■ What you are asked to do:
Rewrite all of the records below, changing every "this image" to "the picture" and keeping everything else the same. Omit the pictures from your answer.

■ Task input:
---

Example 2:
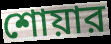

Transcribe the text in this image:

শোয়ার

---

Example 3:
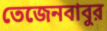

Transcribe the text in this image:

তেজেনবাবুর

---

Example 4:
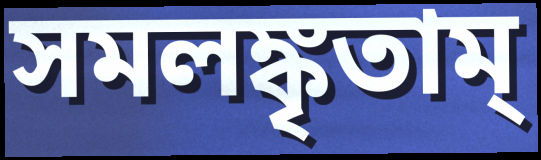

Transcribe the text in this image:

সমলঙ্কৃতাম্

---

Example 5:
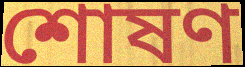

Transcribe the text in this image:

শোষণ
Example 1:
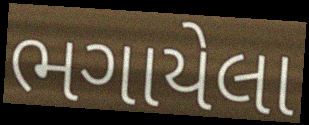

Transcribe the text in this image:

ભગાયેલા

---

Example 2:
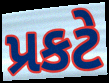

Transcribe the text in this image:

પ્રકટે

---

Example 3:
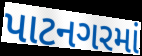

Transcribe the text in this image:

પાટનગરમાં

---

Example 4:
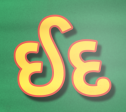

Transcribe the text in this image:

ઈદ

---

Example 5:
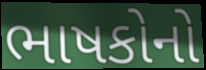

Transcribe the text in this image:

ભાષકોનો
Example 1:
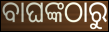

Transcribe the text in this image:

ବାଘଙ୍କଠାରୁ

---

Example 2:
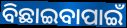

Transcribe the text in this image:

ବିଛାଇବାପାଇଁ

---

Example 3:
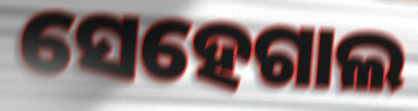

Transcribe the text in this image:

ସେହେଗାଲ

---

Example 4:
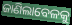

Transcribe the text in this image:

ଜାଣିଲାବେଳକୁ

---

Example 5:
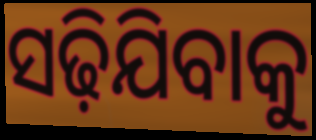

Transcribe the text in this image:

ସଢ଼ିଯିବାକୁ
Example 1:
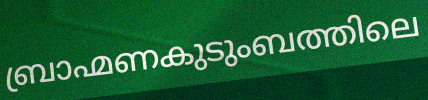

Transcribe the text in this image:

ബ്രാഹ്മണകുടുംബത്തിലെ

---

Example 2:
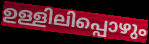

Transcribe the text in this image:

ഉള്ളിലിപ്പൊഴും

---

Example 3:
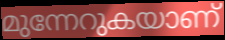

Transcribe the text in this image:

മുന്നേറുകയാണ്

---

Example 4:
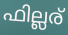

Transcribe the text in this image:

ഫില്ലര്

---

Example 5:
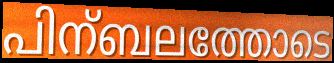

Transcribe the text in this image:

പിന്ബലത്തോടെ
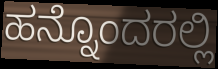
ಹನ್ನೊಂದರಲ್ಲಿ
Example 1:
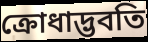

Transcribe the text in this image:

ক্রোধাদ্ভবতি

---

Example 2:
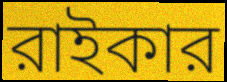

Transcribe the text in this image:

রাইকার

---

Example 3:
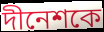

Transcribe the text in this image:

দীনেশকে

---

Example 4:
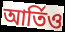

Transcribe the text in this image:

আর্তিও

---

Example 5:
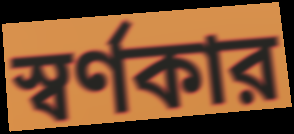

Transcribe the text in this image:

স্বর্ণকার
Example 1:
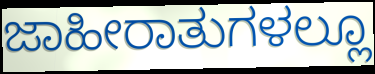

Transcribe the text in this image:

ಜಾಹೀರಾತುಗಳಲ್ಲೂ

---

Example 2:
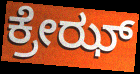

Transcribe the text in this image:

ಕ್ರೇಝ್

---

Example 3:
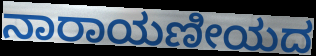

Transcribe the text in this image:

ನಾರಾಯಣೀಯದ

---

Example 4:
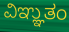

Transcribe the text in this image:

ವಿಞ್ಞುತಂ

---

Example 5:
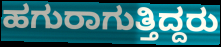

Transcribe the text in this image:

ಹಗುರಾಗುತ್ತಿದ್ದರು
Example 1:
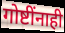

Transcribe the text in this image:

गोष्टींनाही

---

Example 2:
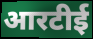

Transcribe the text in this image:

आरटीई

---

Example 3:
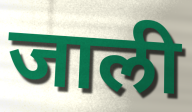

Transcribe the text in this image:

जाली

■ Correct result:
---

Example 2:

Transcribe the text in the picture:

শোয়ার

---

Example 3:

Transcribe the text in the picture:

তেজেনবাবুর

---

Example 4:

Transcribe the text in the picture:

সমলঙ্কৃতাম্

---

Example 5:

Transcribe the text in the picture:

শোষণ
Example 1:

Transcribe the text in the picture:

ભગાયેલા

---

Example 2:

Transcribe the text in the picture:

પ્રકટે

---

Example 3:

Transcribe the text in the picture:

પાટનગરમાં

---

Example 4:

Transcribe the text in the picture:

ઈદ

---

Example 5:

Transcribe the text in the picture:

ભાષકોનો
Example 1:

Transcribe the text in the picture:

ବାଘଙ୍କଠାରୁ

---

Example 2:

Transcribe the text in the picture:

ବିଛାଇବାପାଇଁ

---

Example 3:

Transcribe the text in the picture:

ସେହେଗାଲ

---

Example 4:

Transcribe the text in the picture:

ଜାଣିଲାବେଳକୁ

---

Example 5:

Transcribe the text in the picture:

ସଢ଼ିଯିବାକୁ
Example 1:

Transcribe the text in the picture:

ബ്രാഹ്മണകുടുംബത്തിലെ

---

Example 2:

Transcribe the text in the picture:

ഉള്ളിലിപ്പൊഴും

---

Example 3:

Transcribe the text in the picture:

മുന്നേറുകയാണ്

---

Example 4:

Transcribe the text in the picture:

ഫില്ലര്

---

Example 5:

Transcribe the text in the picture:

പിന്ബലത്തോടെ
ಹನ್ನೊಂದರಲ್ಲಿ
Example 1:

Transcribe the text in the picture:

ক্রোধাদ্ভবতি

---

Example 2:

Transcribe the text in the picture:

রাইকার

---

Example 3:

Transcribe the text in the picture:

দীনেশকে

---

Example 4:

Transcribe the text in the picture:

আর্তিও

---

Example 5:

Transcribe the text in the picture:

স্বর্ণকার
Example 1:

Transcribe the text in the picture:

ಜಾಹೀರಾತುಗಳಲ್ಲೂ

---

Example 2:

Transcribe the text in the picture:

ಕ್ರೇಝ್

---

Example 3:

Transcribe the text in the picture:

ನಾರಾಯಣೀಯದ

---

Example 4:

Transcribe the text in the picture:

ವಿಞ್ಞುತಂ

---

Example 5:

Transcribe the text in the picture:

ಹಗುರಾಗುತ್ತಿದ್ದರು
Example 1:

Transcribe the text in the picture:

गोष्टींनाही

---

Example 2:

Transcribe the text in the picture:

आरटीई

---

Example 3:

Transcribe the text in the picture:

जाली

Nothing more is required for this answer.